Thank you very much.

Wish you all the best in your scientific research.

GuangchuangYu commented 2 years ago

the features are good, but I don't like fun1, fun2, fun3, etc.

We need to design a better API.

For the gr, passing the gr to the txdb parameter is OK, as we did this in annotatePeak.

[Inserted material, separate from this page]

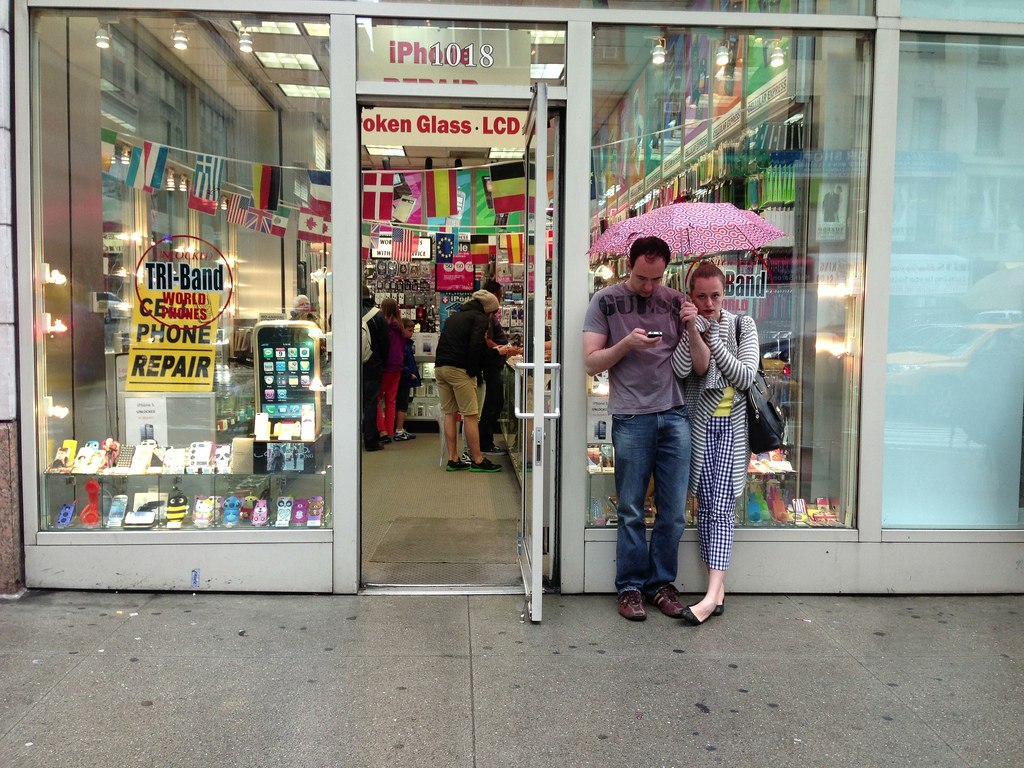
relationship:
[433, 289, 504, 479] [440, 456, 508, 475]
person wearing shoes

MingLi-929 commented 2 years ago

update usage lay below:

library(TxDb.Hsapiens.UCSC.hg19.knownGene)
library(ChIPseeker)
library(GenomicRanges)

peak <- getSampleFiles()[[4]]
peak_list <- getSampleFiles()[4:5]
txdb <- TxDb.Hsapiens.UCSC.hg19.knownGene

## accept two granges object
## compare the peak in enhancer regions and non-enhancer

## self-made enhancer region in the form of granges object
enhancer <- transcripts(txdb)[1:5000,]

## self-made non-enhancer region in the form of granges object
non_enhancer <- unlist(fiveUTRsByTranscript(txdb))[1:5000]

plotPeakProf(peak = peak,
             conf = 0.95,
             by = c("enhancer","non-enhancer"),
             windows_name = c("enhancer","non-enhancer"),
             weightCol = "V5",
             type = "start_site",
             upstream = 1000,
             downstream = 1000,
             TxDb = list(enhancer,non_enhancer))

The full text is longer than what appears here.